§ Task item:
Update the data from the beginning through the line with "iščekivala! :) Ovo" by replacing "Venecija" with "Venezia" and leaving everything else unchanged.

§ Data for this exercise:
***
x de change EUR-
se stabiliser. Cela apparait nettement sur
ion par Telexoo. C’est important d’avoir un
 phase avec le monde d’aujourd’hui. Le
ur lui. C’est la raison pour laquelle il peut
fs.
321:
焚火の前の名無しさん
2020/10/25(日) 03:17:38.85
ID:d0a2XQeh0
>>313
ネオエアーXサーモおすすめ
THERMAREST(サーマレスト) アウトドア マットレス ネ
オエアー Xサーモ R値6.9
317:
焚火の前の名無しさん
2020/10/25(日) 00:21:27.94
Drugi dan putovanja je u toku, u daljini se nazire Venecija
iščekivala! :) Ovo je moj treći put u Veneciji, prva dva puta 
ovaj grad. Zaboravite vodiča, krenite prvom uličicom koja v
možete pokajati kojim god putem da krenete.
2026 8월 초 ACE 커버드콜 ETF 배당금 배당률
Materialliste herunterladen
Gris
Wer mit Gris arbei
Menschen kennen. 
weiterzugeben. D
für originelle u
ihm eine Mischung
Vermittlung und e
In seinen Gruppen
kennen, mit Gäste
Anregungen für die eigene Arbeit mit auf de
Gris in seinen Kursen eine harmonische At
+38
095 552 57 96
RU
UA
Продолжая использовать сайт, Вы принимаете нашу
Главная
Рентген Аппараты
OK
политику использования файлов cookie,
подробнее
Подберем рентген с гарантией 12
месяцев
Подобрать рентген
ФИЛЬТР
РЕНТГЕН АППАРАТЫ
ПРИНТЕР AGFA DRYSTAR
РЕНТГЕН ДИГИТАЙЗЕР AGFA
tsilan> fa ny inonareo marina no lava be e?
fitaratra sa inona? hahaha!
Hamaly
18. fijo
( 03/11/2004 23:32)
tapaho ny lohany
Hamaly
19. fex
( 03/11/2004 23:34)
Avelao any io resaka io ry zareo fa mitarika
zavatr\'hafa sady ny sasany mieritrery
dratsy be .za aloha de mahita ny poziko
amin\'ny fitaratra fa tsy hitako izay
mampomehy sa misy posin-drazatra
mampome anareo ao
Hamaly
***
§ Solution for this task:
x de change EUR-
se stabiliser. Cela apparait nettement sur
ion par Telexoo. C’est important d’avoir un
 phase avec le monde d’aujourd’hui. Le
ur lui. C’est la raison pour laquelle il peut
fs.
321:
焚火の前の名無しさん
2020/10/25(日) 03:17:38.85
ID:d0a2XQeh0
>>313
ネオエアーXサーモおすすめ
THERMAREST(サーマレスト) アウトドア マットレス ネ
オエアー Xサーモ R値6.9
317:
焚火の前の名無しさん
2020/10/25(日) 00:21:27.94
Drugi dan putovanja je u toku, u daljini se nazire Venezia
iščekivala! :) Ovo je moj treći put u Veneciji, prva dva puta 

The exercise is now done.